RECORDS TO PROCESS ::
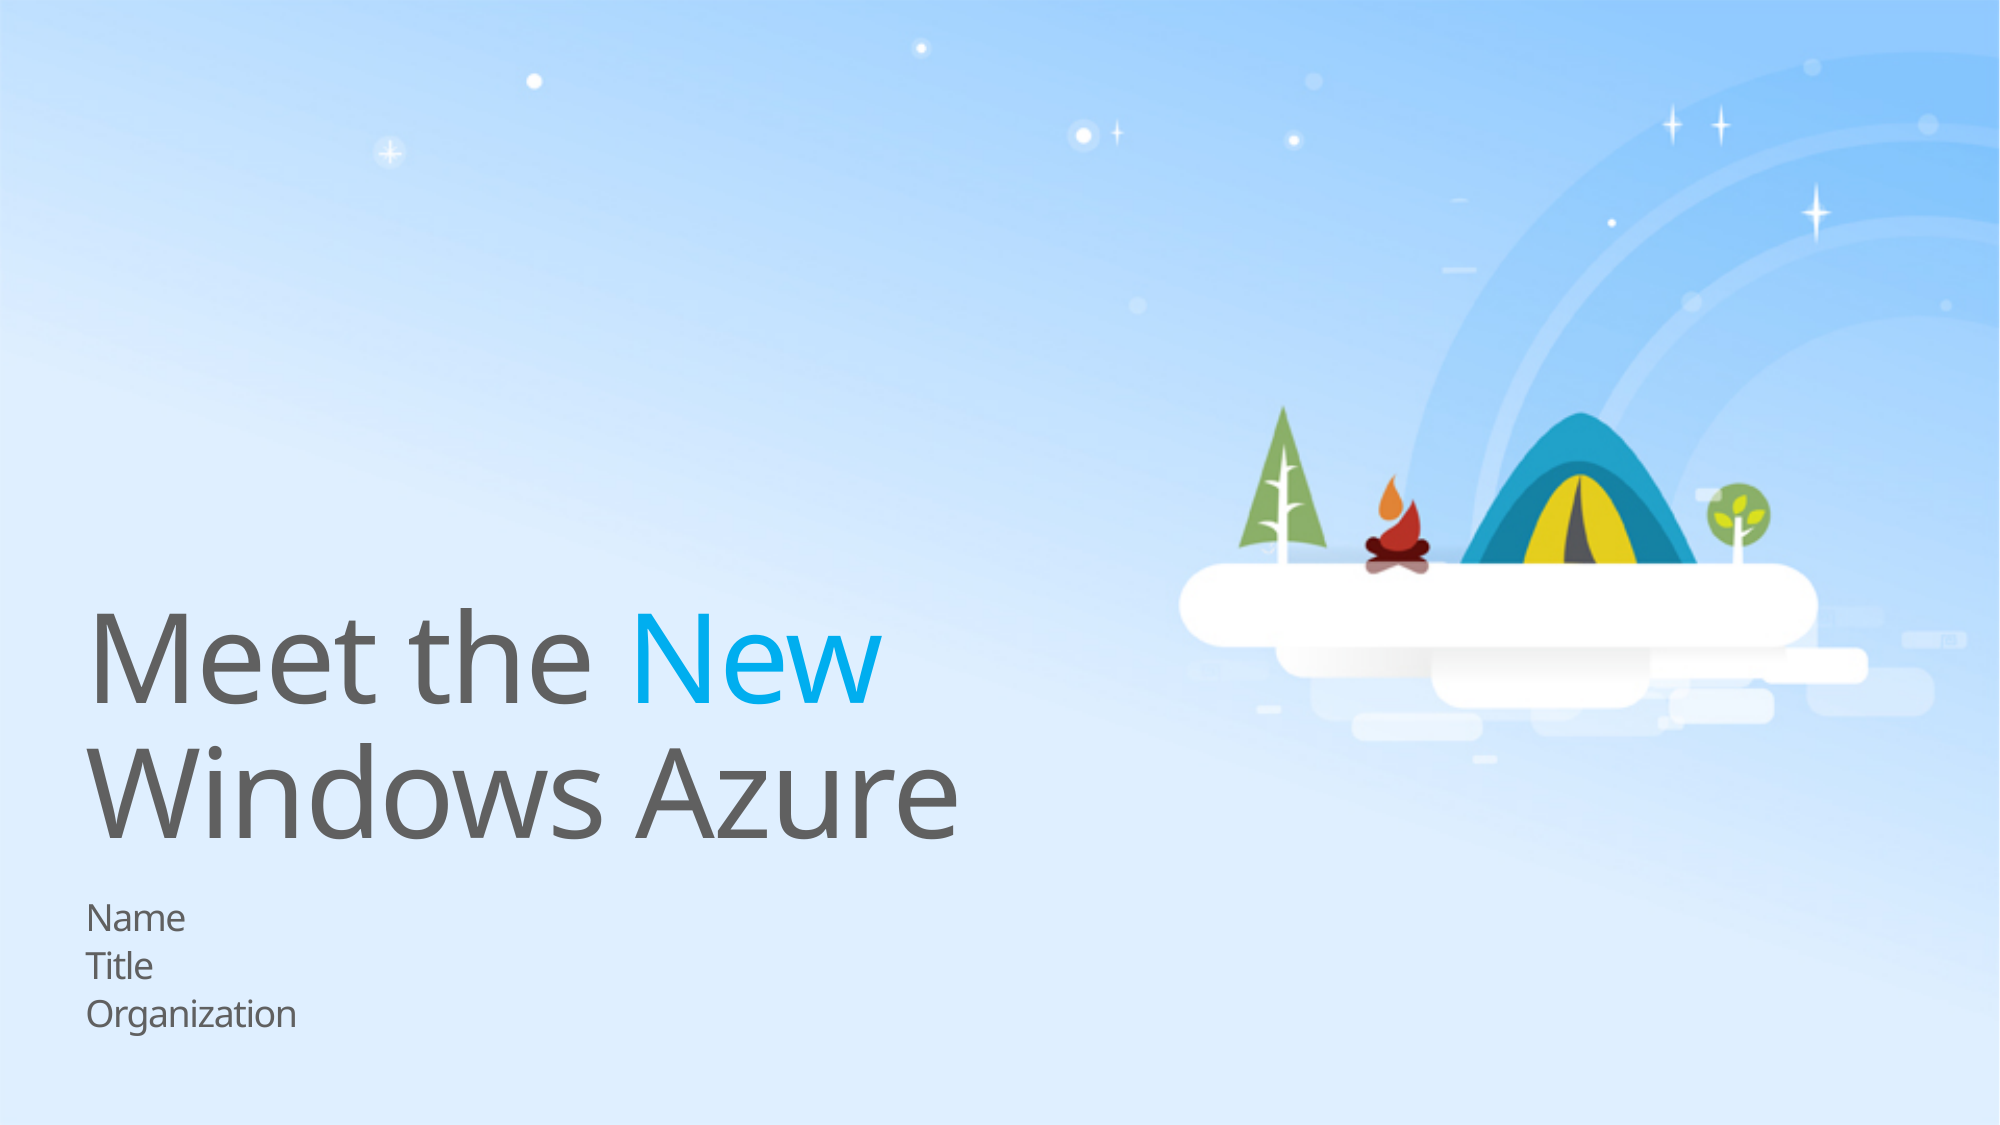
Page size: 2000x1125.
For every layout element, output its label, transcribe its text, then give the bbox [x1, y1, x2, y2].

picture [0, 0, 2000, 1125]
title Meet the New Windows Azure [85, 566, 1150, 895]
list Name Title Organization [85, 899, 1149, 1041]
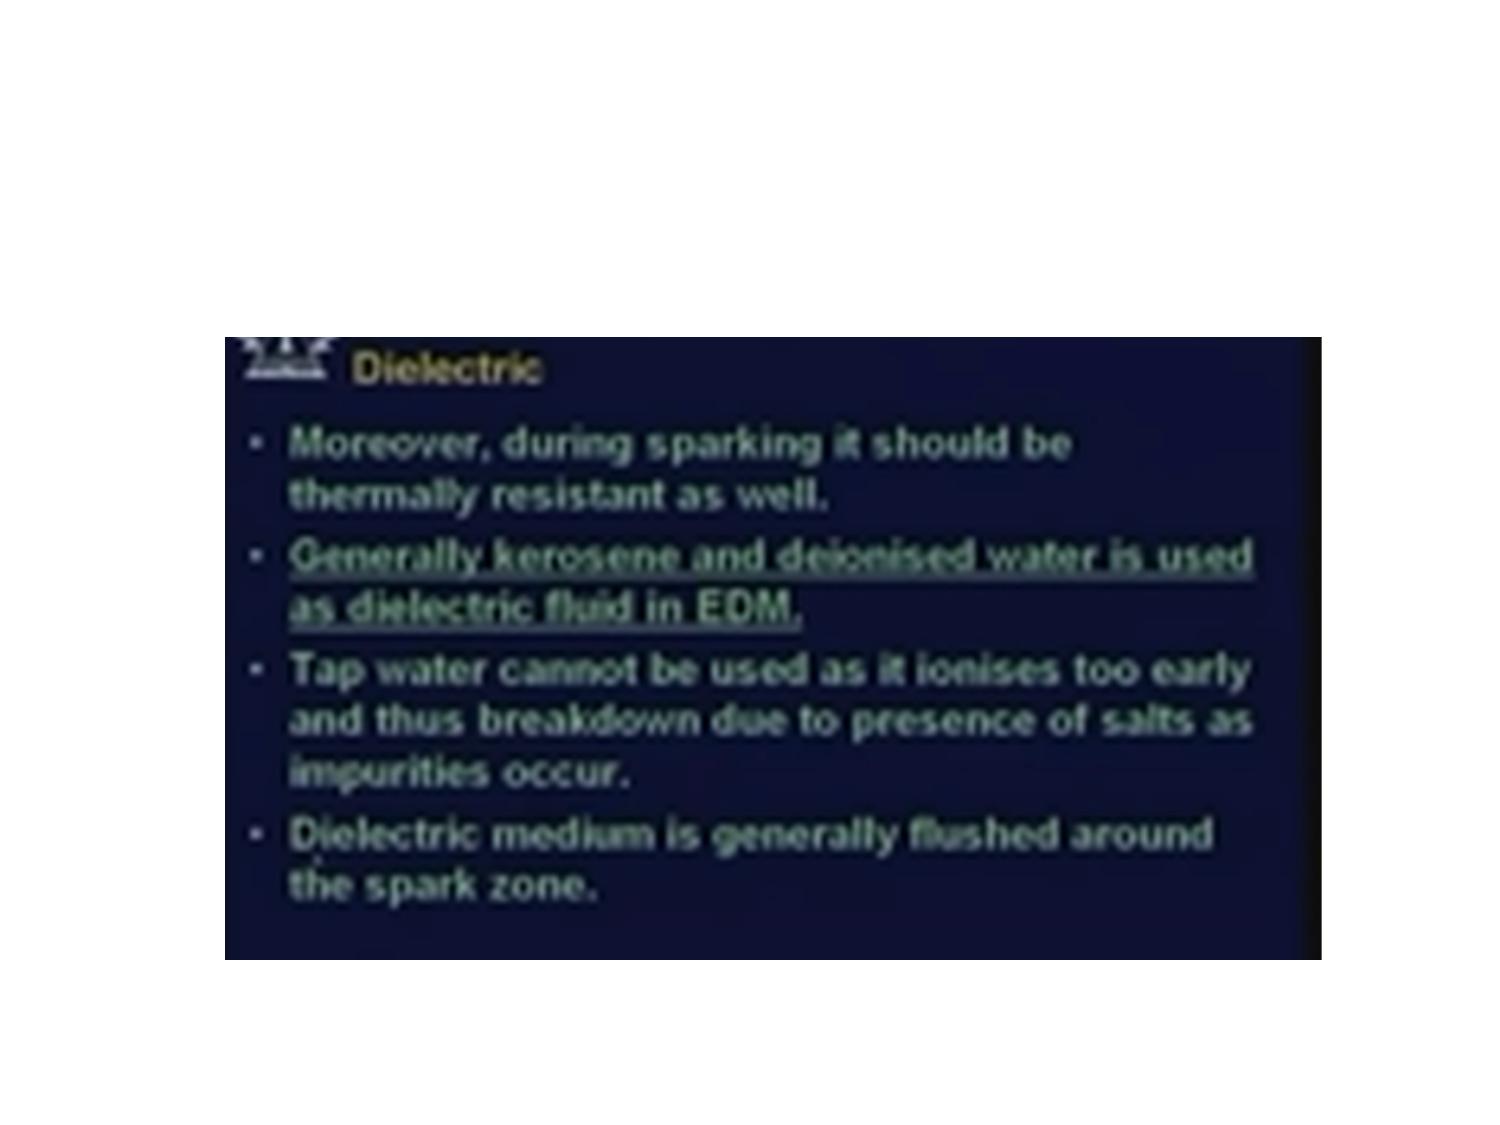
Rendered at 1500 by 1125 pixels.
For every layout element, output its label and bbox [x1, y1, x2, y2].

list [224, 337, 1322, 961]
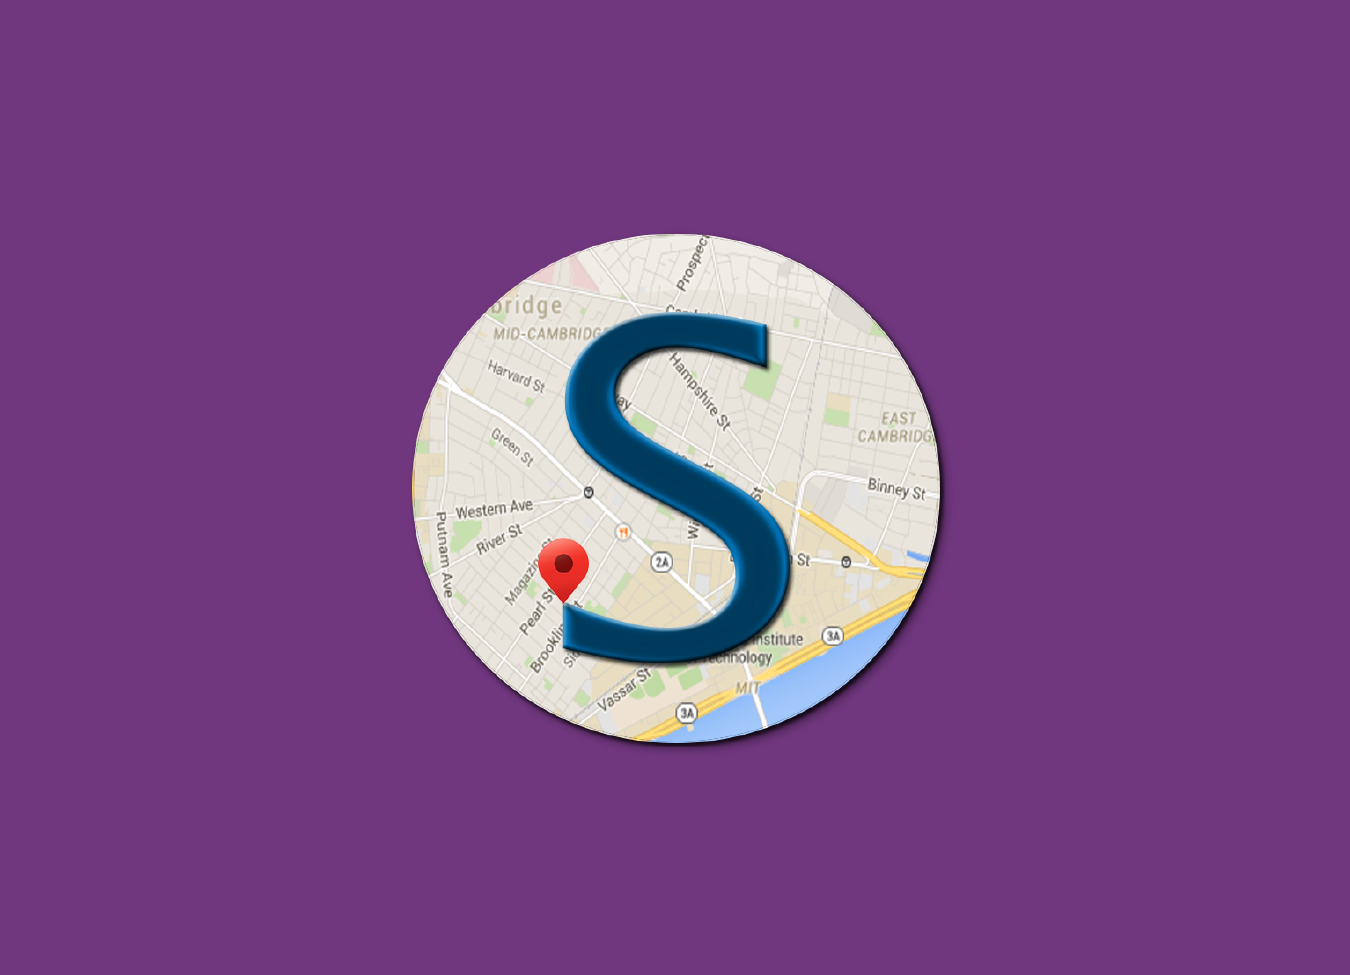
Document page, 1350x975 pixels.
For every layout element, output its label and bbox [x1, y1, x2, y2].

picture [407, 229, 945, 747]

TASK TO CARRY OUT ::
Would you copy out every line of the data above exactly, minus the pictures?

SOLUTION ::
Page size: 2000x1125.
For every layout element, output its label, transcribe its text, then give the bbox [x1, y1, x2, y2].

picture [0, 0, 2000, 1125]
title Meet the New Windows Azure [85, 566, 1150, 895]
list Name Title Organization [85, 899, 1149, 1041]
Rendered at 1500 by 1125 pixels.
For every layout element, output its label and bbox [x1, y1, x2, y2].

list [224, 337, 1322, 961]
Document page, 1350x975 pixels.
For every layout element, output its label and bbox [x1, y1, x2, y2].

picture [407, 229, 945, 747]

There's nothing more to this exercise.